YOUR INSTRUCTIONS:
Answer these questions from the court case page below, using only what it states:
1. Which circuit judge dissented?
2. On what date was rehearing denied?
3. What did the Administrator's complaint ask the court to do?

PAGE EXTRACT:
▬▬▬

Case Name: McCOMB v. FARMERS RESERVOIR & IRRIGATION CO.
Court: United States Court of Appeals for the Tenth Circuit
Jurisdiction: United States
Decision Date: 1948-04-23
Citations: 167 F.2d 911
Docket Number: No. 3549
Parties: McCOMB v. FARMERS RESERVOIR & IRRIGATION CO.
Judges: 
Reporter: Federal Reporter 2d Series
Volume: 167
Pages: 911–918

Head Matter:
McCOMB v. FARMERS RESERVOIR & IRRIGATION CO.
No. 3549.
Circuit Court of Appeals, Tenth Circuit.
April 23, 1948.
Rehearing Denied May 25, 1948.
PHILLIPS, Circuit Judge, dissenting.
Reid Williams, Regional Atty., of Kansas City, Mo., and Bessie Margolin, Asst. Sol., of Washington, D. C. (William S. Tyson, Sol., Morton Liftin and Sidney S. Berman, Attys., U. S. Dept. of Labor, all of Washington, D. C., on the brief), for appellant.
John P. Akolt, of Denver, Colo. (Bancroft, Blood & Law, Frank N. Bancroft, Walter W. Blood, Brock, Akolt &. Campbell, and R. A. Dick, all of Denver, Colo., on the brief), for appellee.
Before PHILLIPS, BRATTON and MURRAH, Circuit Judges. „

Opinion:
BRATTON, Circuit Judge.
By complaint filed in the United States Court for Colorado, the Administrator of the Wage and Hour Division of the Department of Labor charged that The Farmers Reservoir and Irrigation Company, a corporation, was violating the Fair Labor Standards Act, 52 Stat. 1060, 29 U.S.C.A. §201 et seq., by failing to pay certain of its employees time and one-half for statutory overtime, and by failing to keep records, as required by the Act. An injunction was sought restraining continued violation. The defendant denied coverage under the Act. Entertaining the view that all of the employees involved except one were engaged in commerce or in the production of goods for commerce, aiid that all of such employees were engaged in agriculture, the court dismissed the action; and the administrator appealed.

▬▬▬

SOURCE MATERIAL:

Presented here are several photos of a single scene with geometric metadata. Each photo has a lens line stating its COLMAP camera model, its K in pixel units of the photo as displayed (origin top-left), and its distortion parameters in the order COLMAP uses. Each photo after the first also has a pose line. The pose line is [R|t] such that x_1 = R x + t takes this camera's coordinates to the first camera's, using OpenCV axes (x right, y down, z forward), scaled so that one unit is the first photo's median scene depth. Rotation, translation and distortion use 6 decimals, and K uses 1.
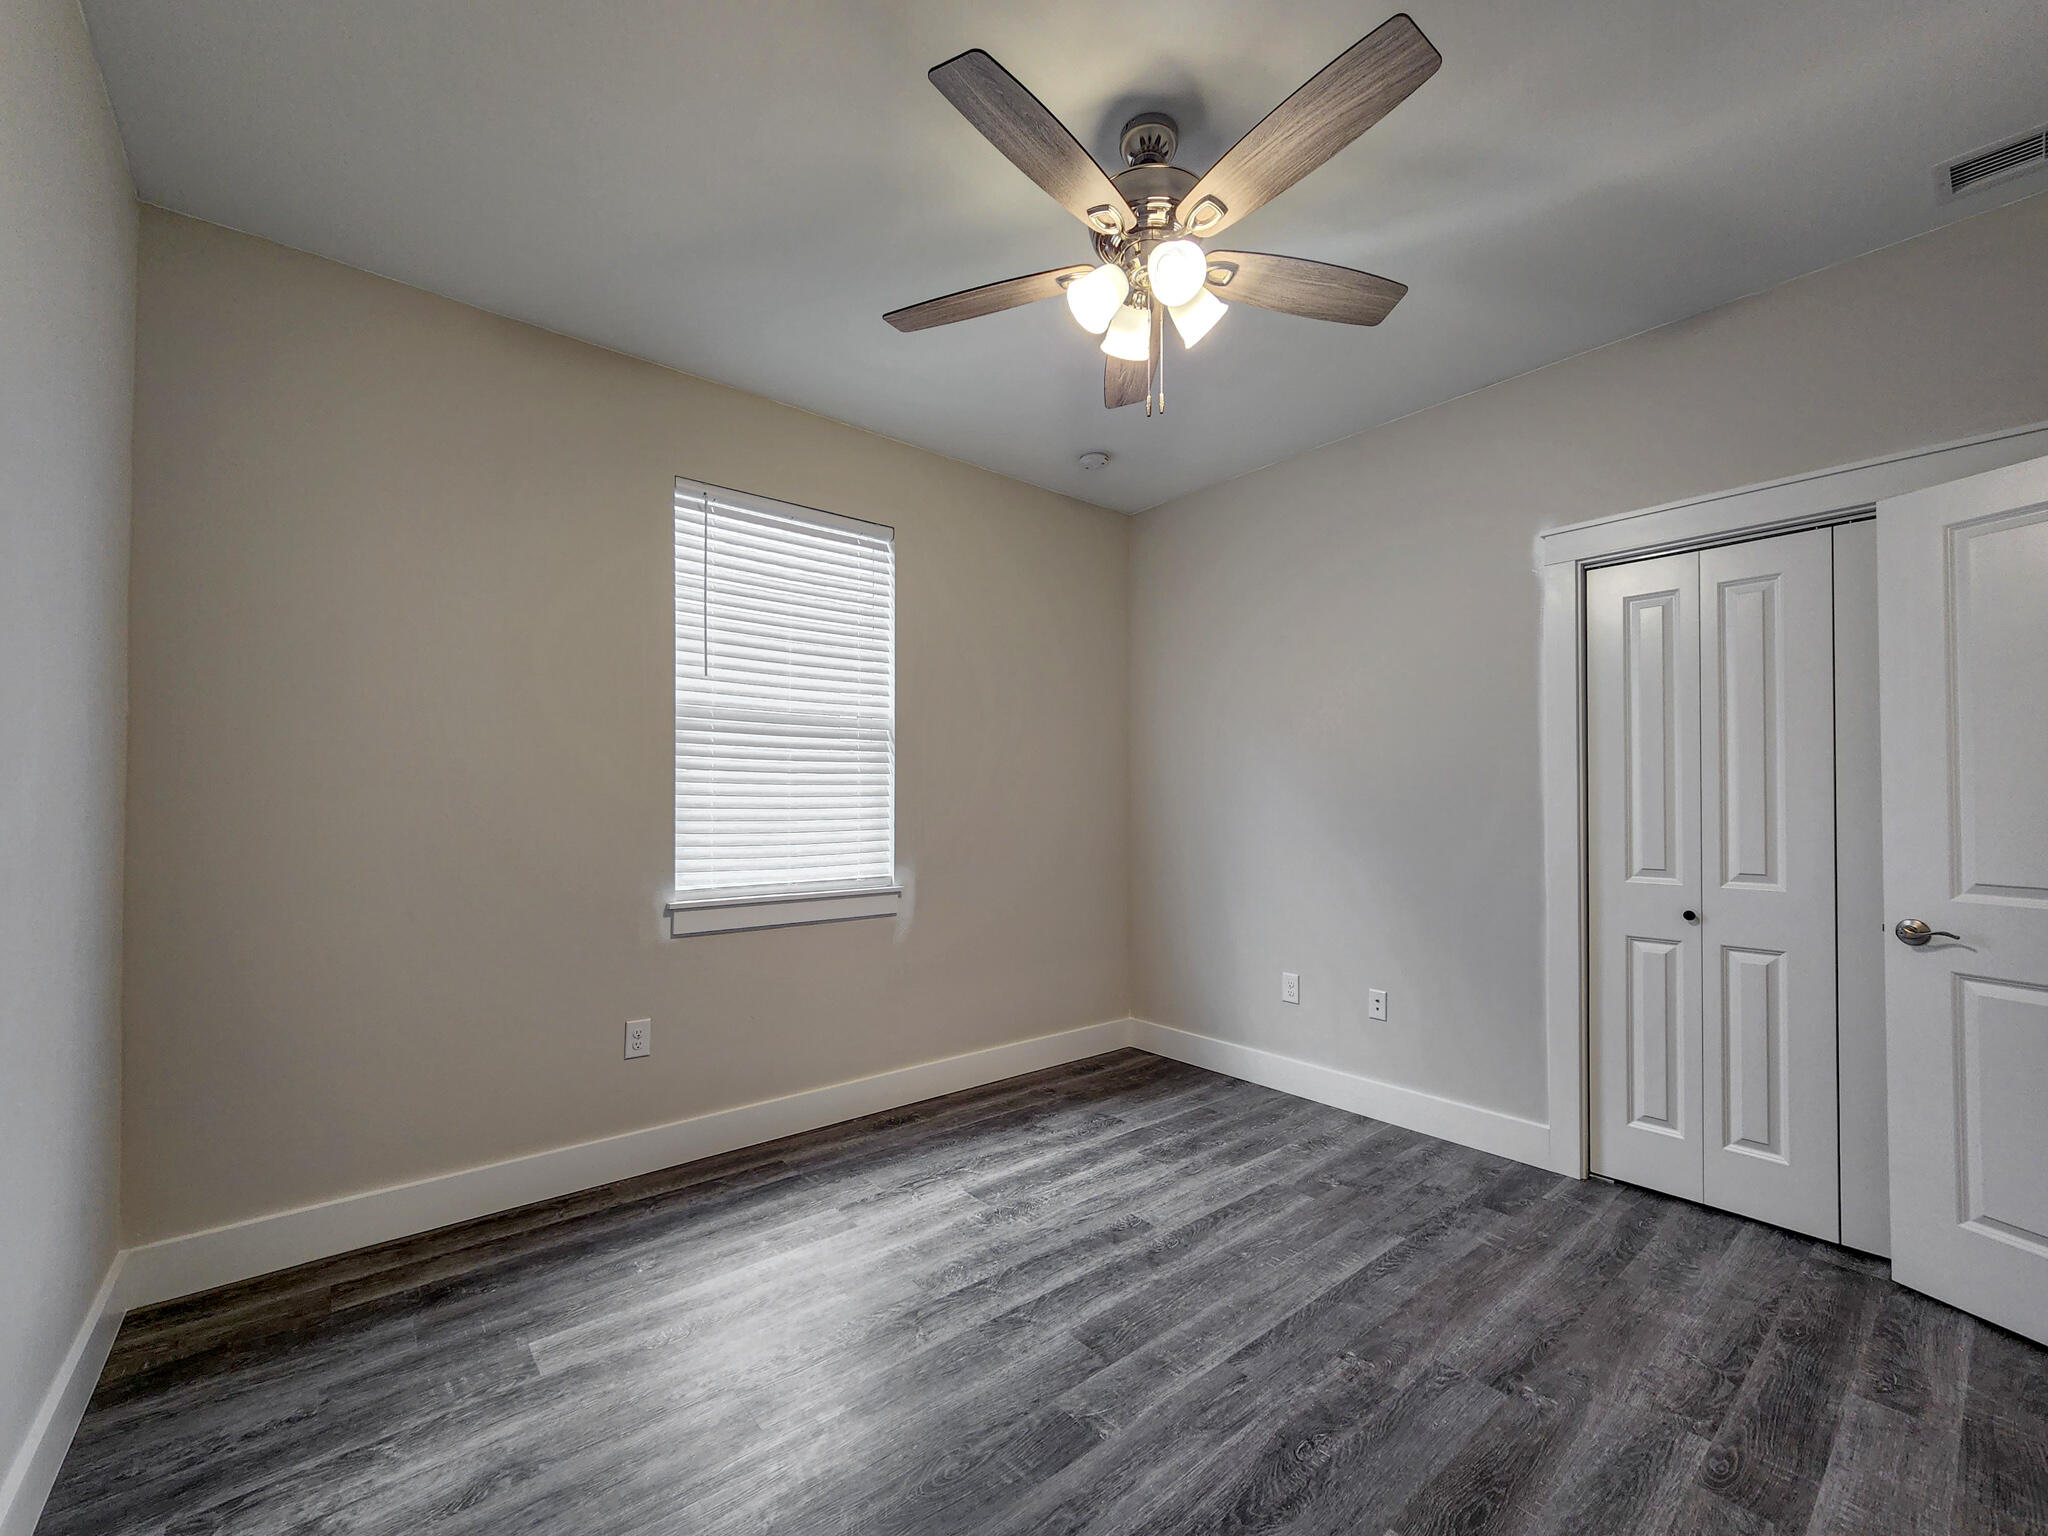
lens RADIAL K [[852.1, 0, 1023.8], [0, 852.1, 789.3], [0, 0, 1]] dist [0.001843, 0.000183]
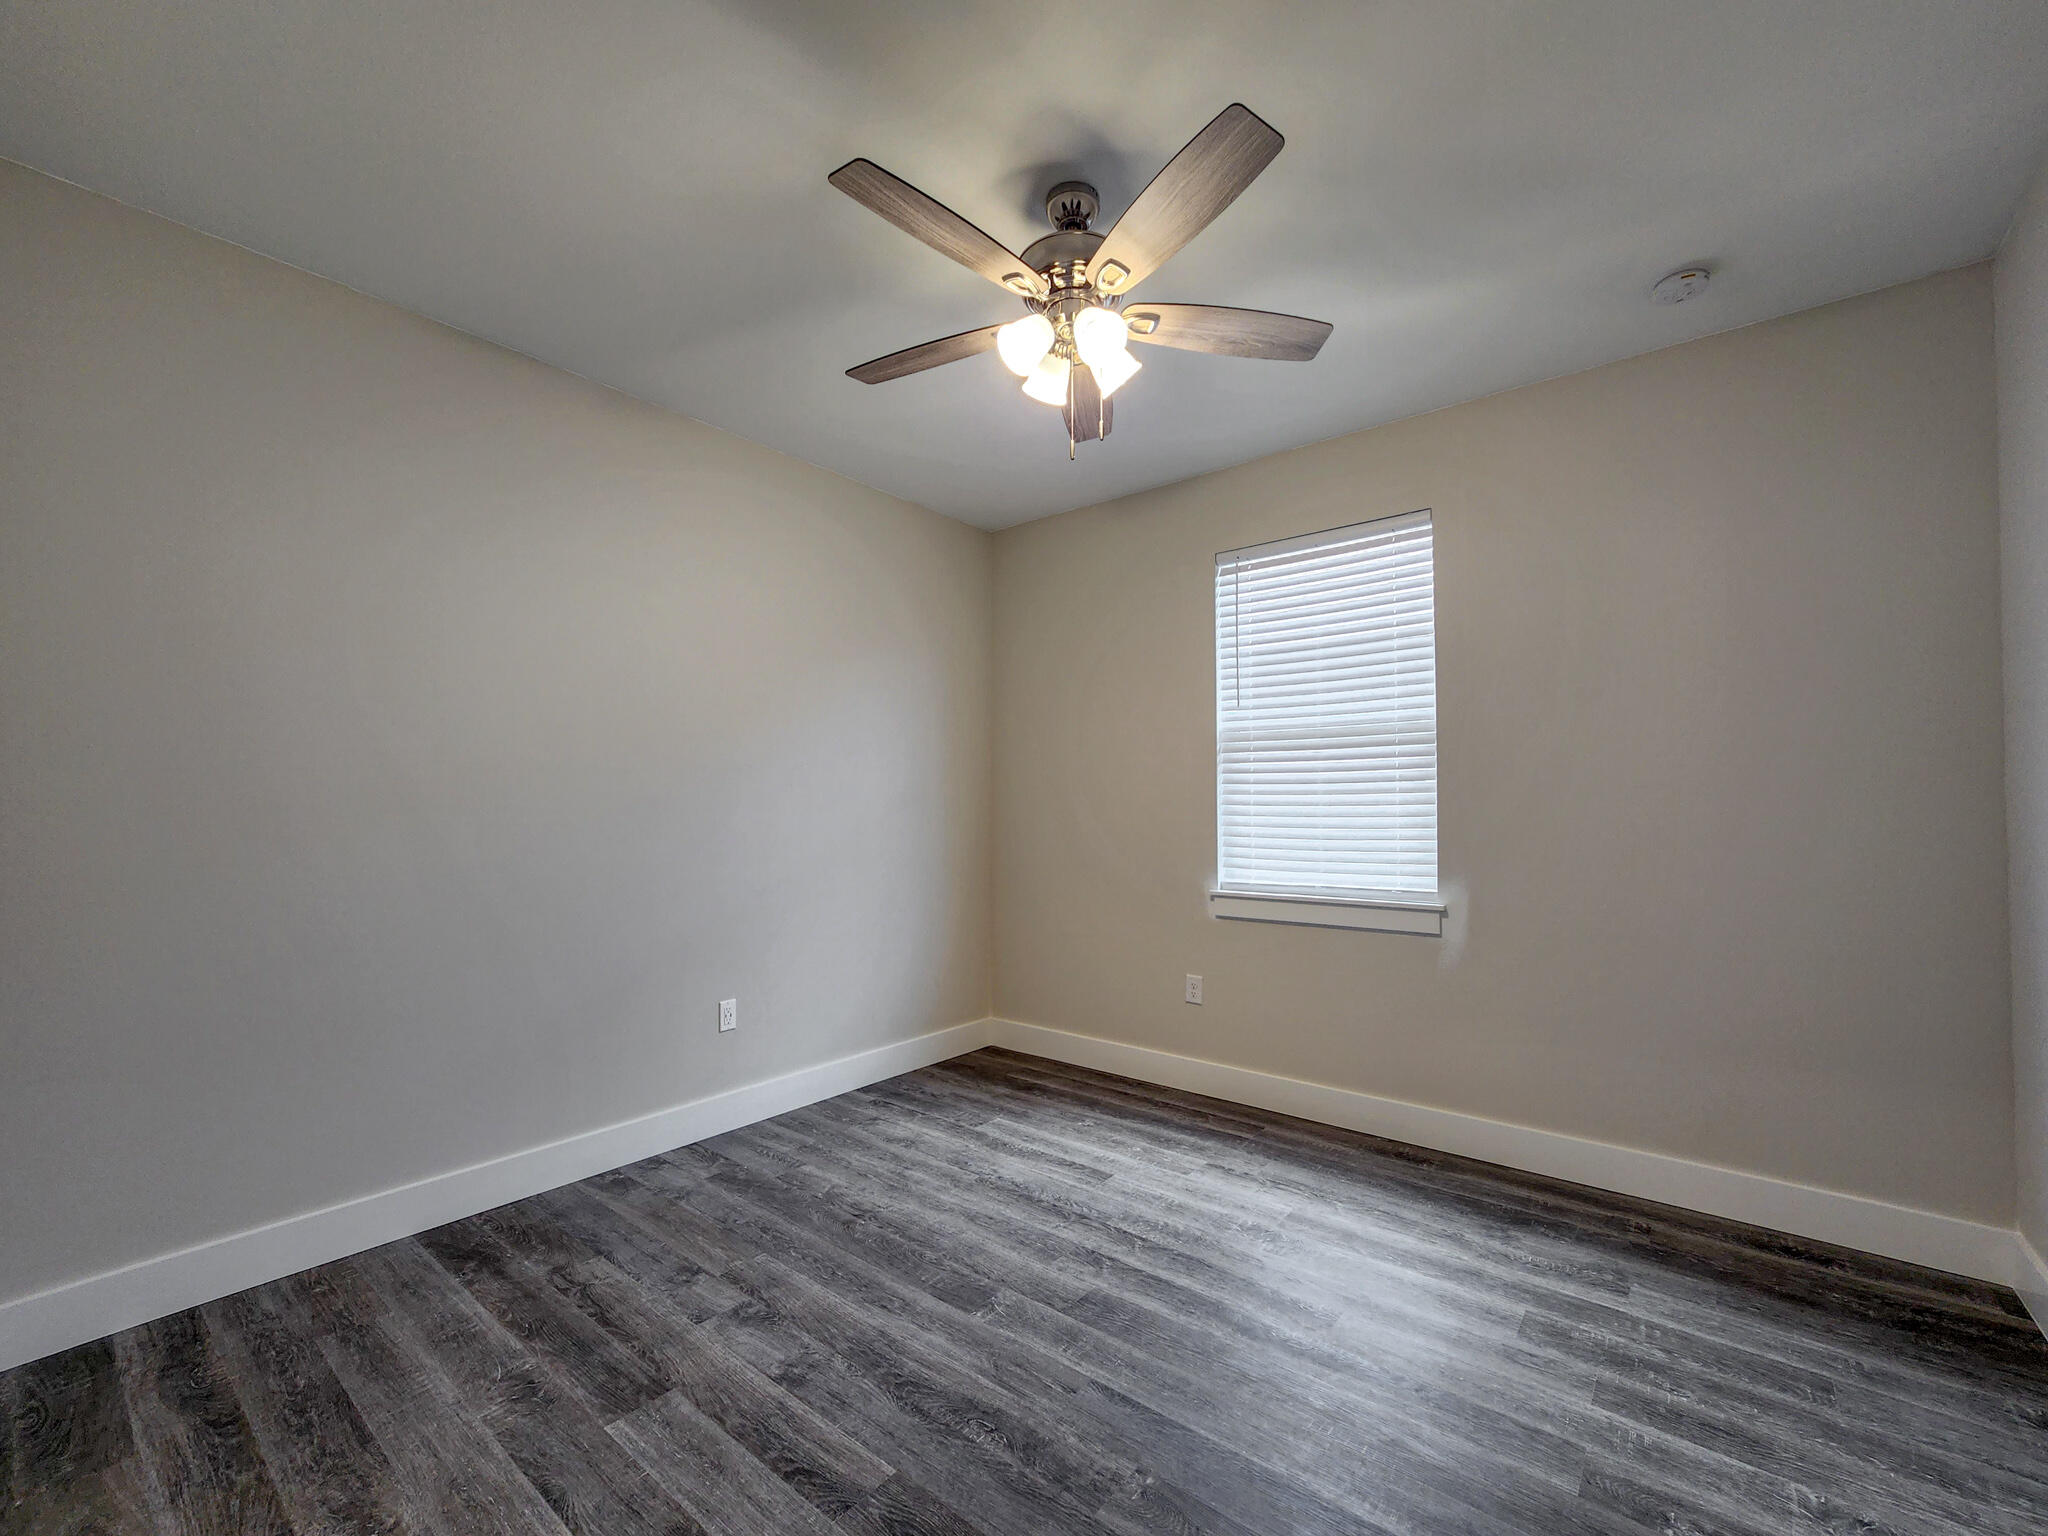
lens RADIAL K [[852.1, 0, 1023.8], [0, 852.1, 789.3], [0, 0, 1]] dist [0.001843, 0.000183]
pose [[0.190107, -0.020877, -0.981541, 0.848607], [0.018392, 0.999674, -0.017700, 0.000162], [0.981591, -0.014688, 0.190429, 0.521011]]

▬▬▬

EXERCISE OUTPUT:
1. Phillips.
2. May 25, 1948.
3. Issue an injunction restraining continued violation of the Fair Labor Standards Act.